Trevor Martin makes a shoulder save on Cole Sanford.
    Brooks’ goal forced a 3-3 tie, but Martin made a number of key stops on odd man rushes to allow the Rebels to win the game.
    “He (Martin) was solid,” said Rebels head coach, general manager and owner Brent Sutter. “In the third period, he just shut the door.
    “He made some big saves in the third as he did throughout the whole night. You need that. You have to have goaltending at this time of year.
    “You have to have good goaltending. There is a lot of parity in this league. You get to this stage teams are good hockey teams, and you are going to need saves from your goalies.”
    Martin was the Rebels backup until a lower body injury knocked 19-year-old starter Rylan Toth out of the line-up back in the middle of February. Toth was in a walking boot just before the playoffs started. With Toth out for an extended time, Martin became the man for the Rebels, and he has made the best of his opportunity.
    In the regular season, he posted an 18-8-2 record, a 2.63 goals against average and a .911 save percentage in 38 appearances. The Ardrossan, Alta., product has been even better in his seven post-season starts posting a 6-1 record, a 2.29 goals against average, a .924 save percentage and one shutout - the first in his WHL career.
    Martin played a key part in the Rebels 3-2 victory over the Pats in Game 1 of their series on Saturday. He made 20 saves to pick up that win, and almost half of the stops were high quality. Red Deer’s defenceman made a number of giveaways in that contest, which resulted in Martin making a number of bailout saves.
Trevor Martin holds the fort during a net scramble.
    In Game 2, Martin was still making bailout and game changing stops. Early in the second, he turned away Pats left-winger Austin Wagner with a kick save on a breakaway chance. Martin late stoned Pats star sniper Cole Sanford from in close later on in the frame with a shoulder stop.
    During the third period, Martin was key in helping the Rebels kill off a double minor penalty assessed to star defenceman Haydn Fleury for high-sticking. Martin also made a robbery stop on Pats standout Sam Steel and denied Brooks in the final seconds of the frame to preserve the Rebels fifth consecutive win in the post-season.
    Rebels 18-year-old defenceman Josh Mahura gave Martin huge credit for the success the team has had.
    “When (Rylan) Toth came out there, he (Martin) stepped in and has been unbelievable for us,” said Mahura. “He is a backbone obviously in the net there. He has been playing unbelievable this playoffs.”
    When Toth went down, one had to wonder what the Rebels fate would be in the post-season and what their chances would be as hosts of the Memorial Cup tournament in May.

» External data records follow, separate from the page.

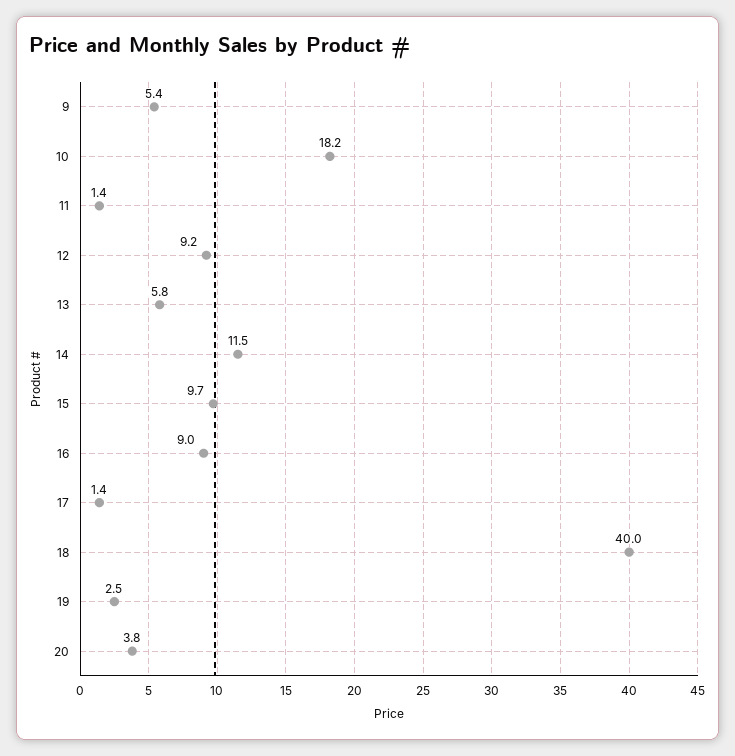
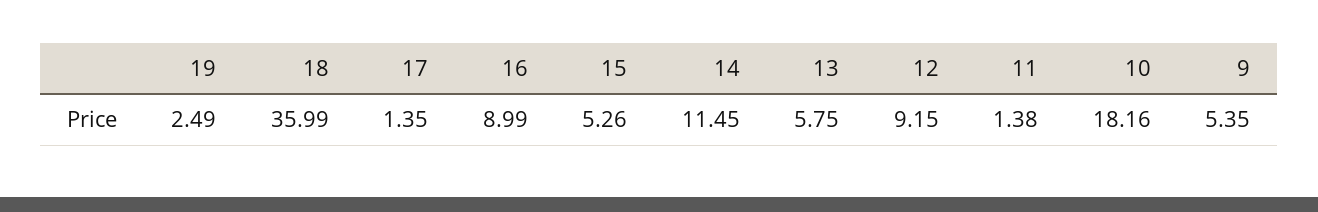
15: 9.7 -> 5.26
18: 40 -> 35.99
20: 3.8 -> none

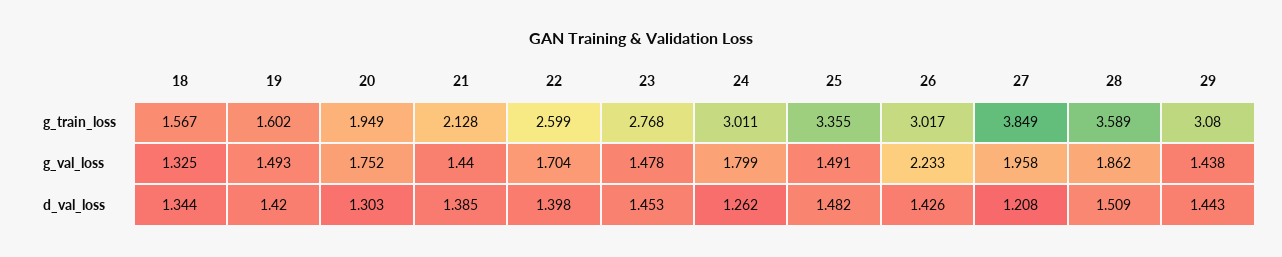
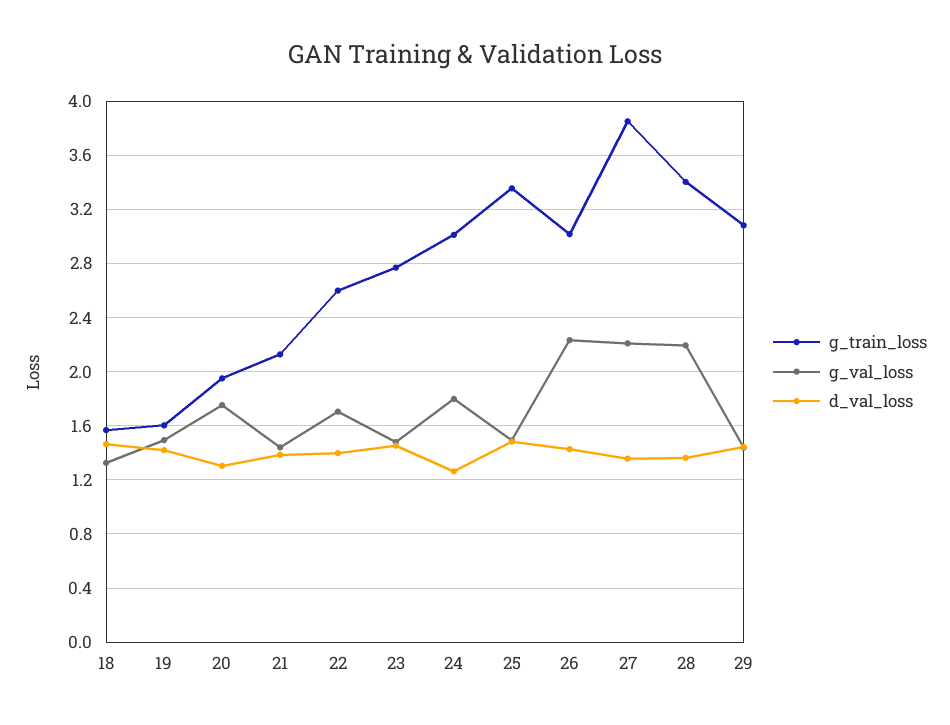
g_train_loss, 28: 3.589 -> 3.4
g_val_loss, 27: 1.958 -> 2.2
g_val_loss, 28: 1.862 -> 2.2
d_val_loss, 18: 1.344 -> 1.45
d_val_loss, 27: 1.208 -> 1.35
d_val_loss, 28: 1.509 -> 1.35

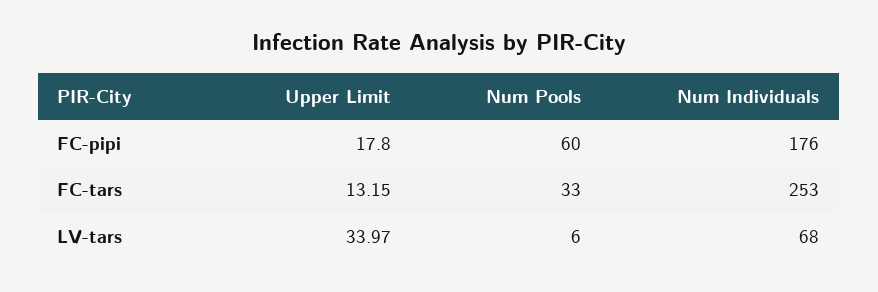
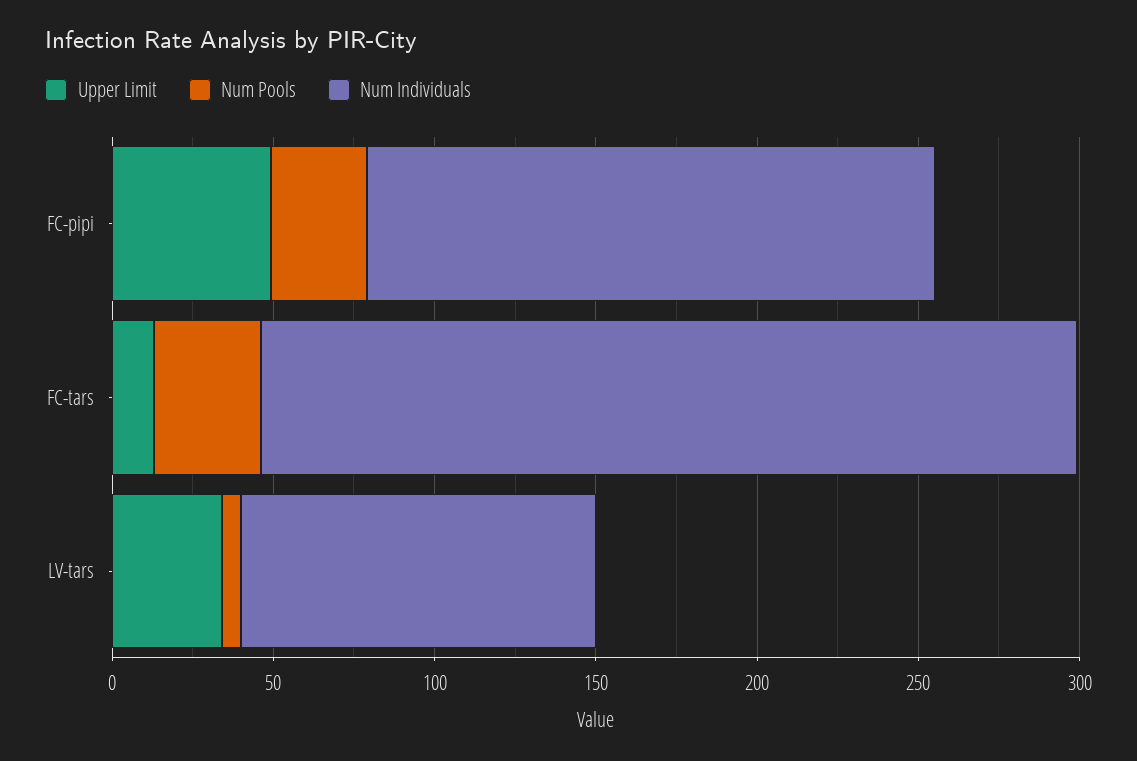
Upper Limit, FC-pipi: 17.8 -> 50
Num Pools, FC-pipi: 60 -> 30
Num Individuals, LV-tars: 68 -> 110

Trevor Martin makes a sprawling kick save on Riley Woods.
    Martin has become that clutch goalie every team needs to have success in the playoffs. When a netminder comes through with bailout saves like Martin has, it energizes a team.
    With Toth nearing a possible return to the Red Deer line-up, Sutter has told the Red Deer media that Martin will remain the team’s starter for the foreseeable future. At the moment, Martin has the Rebels two wins away from their first WHL Eastern Conference finals appearance since 2004.
    In Sunday’s clash, the Rebels went ahead 4-3 at the 11:18 mark of the third, when Adam Musil deflected home a point shot from Mahura. Mahura, Michael Spacek and Adam Helewka all netted singles for the Rebels, who were 2-for-4 with the power play.
    The Pats netted all their goals with the man advantage going 3-for-6 on the power play. Steel and Sanford had the other power-play markers for Regina. Tyler Brown made 28 stops to take the loss in goal for the Pats.
Trevor Martin makes a glove save in the Rebels goal.
    In Martin, the Rebels found their clutch playoff goaltender in an unexpected way. He has become one of the most uplifting individual stories in the league. When the dust settles, Martin might be the piece that allows the Rebels to go all the way in possibly winning both a league title and the franchise’s second Memorial Cup championship.